First, the American Historical Association released a statement on Open Access calling for more conversation among historians about the implications of putting work online, in front of subscription-only paywalls. And on Profhacker (a good blog to follow), Adeline Koh introduced Anvil Academic, an experimental new initiative to publish “multi-graph” digital works instead of just “monographs.”
Sometimes I think that discussions about new models for academic publishing are unfortunately conflated with discussions about new models for peer review, when the two things can be kept separate. But there are also digital humanists who think that open access and open peer review should go hand in hand.
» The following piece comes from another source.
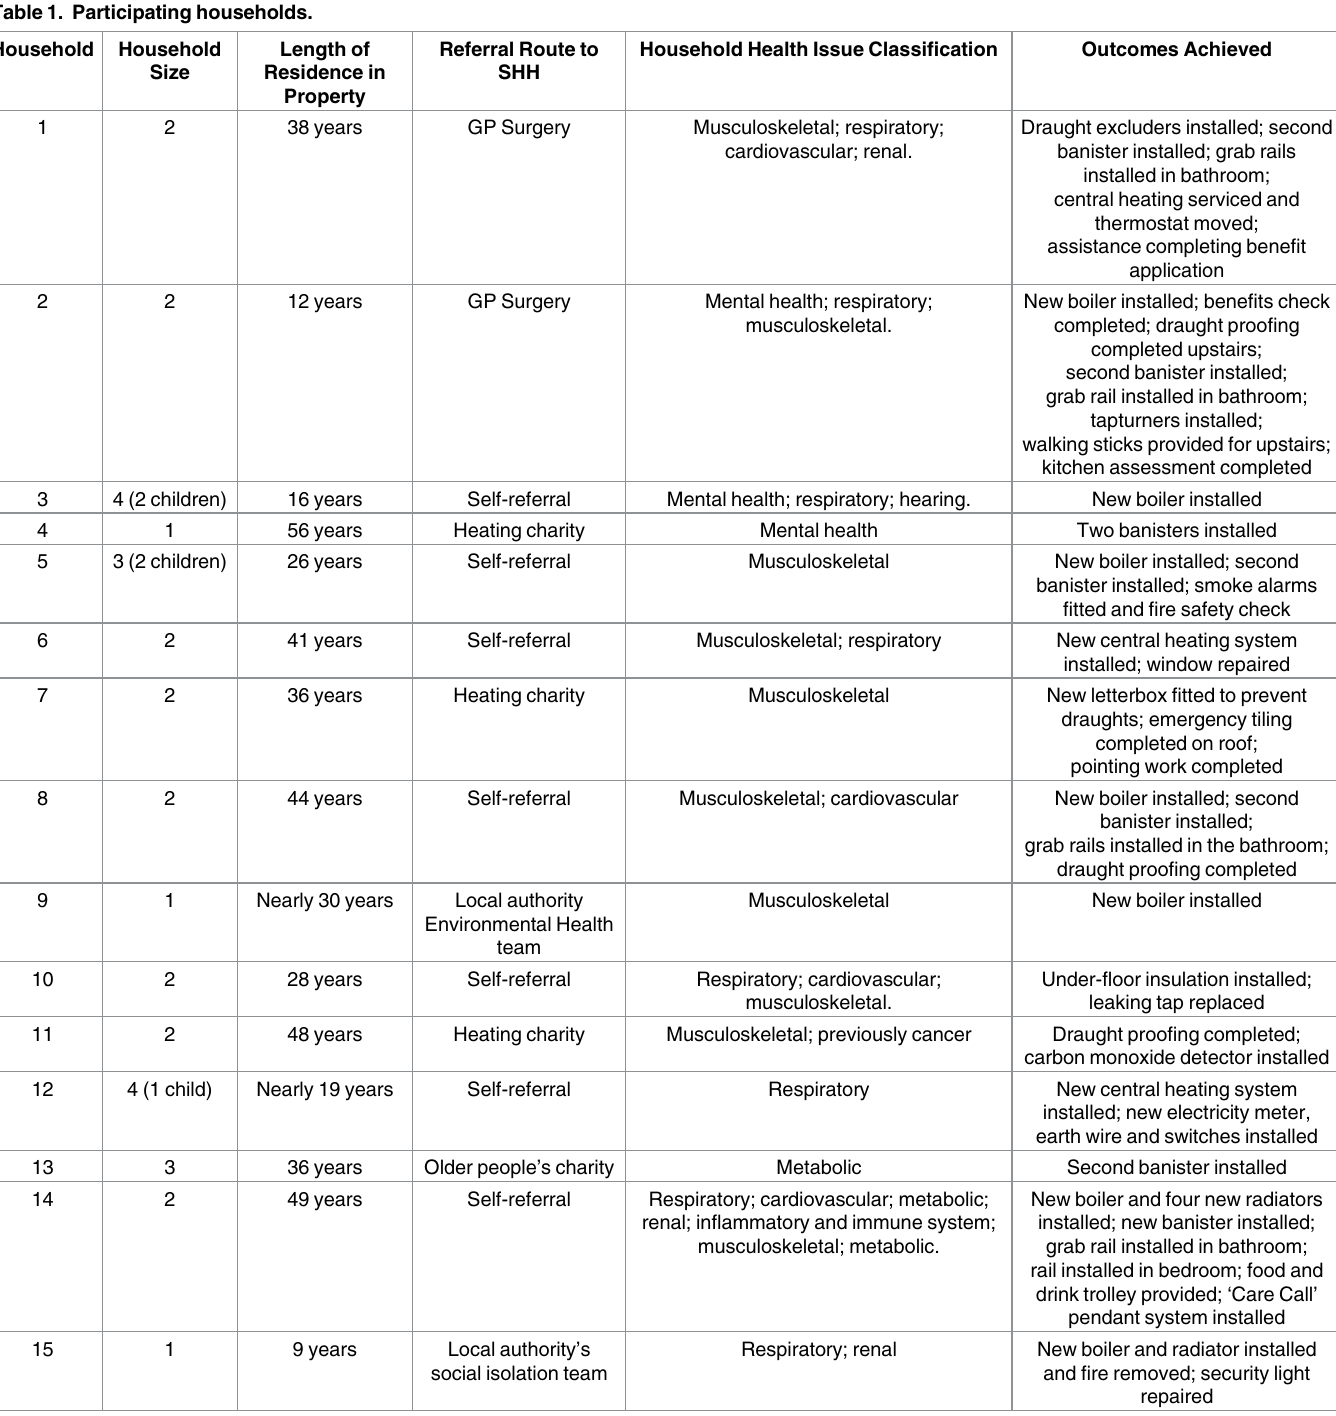
Table 1. Participating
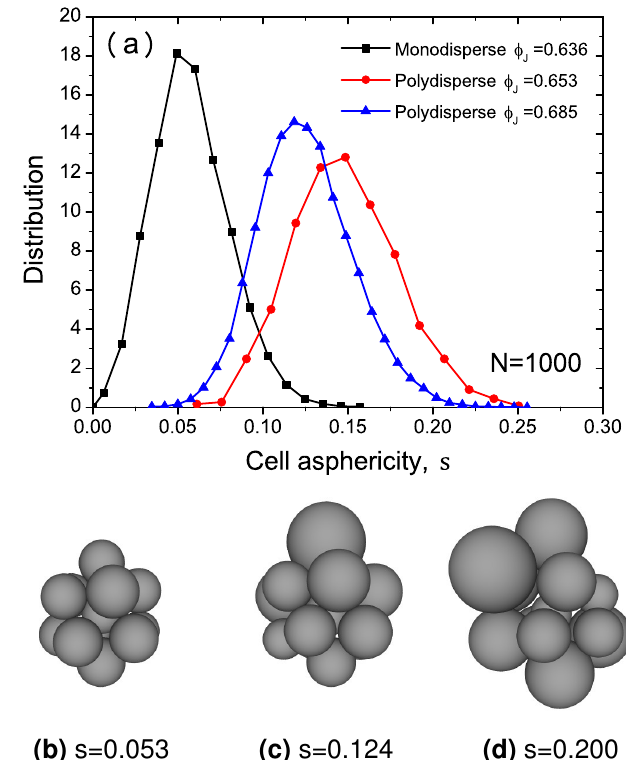
Figure 5: (a): Distribution of asphericity parameter s for polydisperse hard spheres for two different volume fractions, and for a monodisperse hard sphere system. (b, c, d): Typical icosahedral structures with varying degree of asphericity s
These scholars are experimenting with new forms of review and peer review, as with Kathleen Fitzpatrick’s CommentPress, which allows readers to leave comments directly on her work (i.e., “peer review”) before it is finalized.
Another model is the one being pioneered by PressForward at the Center for History and New Media. PressForward publications like the Journal of Digital Humanities use a mixture of social media analysis and editorial selection to draw attention to online scholarship. Global Perspectives on Digital History, for example, has algorithms that monitor RSS feeds and tweets to identify material online that will be relevant to readers, but its human editors also select some items to highlight as well. (Full disclosure: My earlier post for this course, Why Study Digital History?, was flagged as an Editor’s Choice.)
Most of these alternative models of publication and peer review are concentrated right now in the field of digital humanities and digital history itself, so it’s too soon to tell whether they will spread to other, traditionally defined areas within history or the humanities. On the one hand, as we heard over dinner last Thursday, the American Historical Review has introduced an award for the best digital article, and its current president William Cronon has been writing a series of articles on The Public Practice of History in and for a Digital Age. But today’s announcement from the AHA also signals some hesitance among the profession at large about some aspects of the digital age. What are your thoughts about all this?
UPDATE: Dan Cohen has some interesting thoughts today about the AHA statement.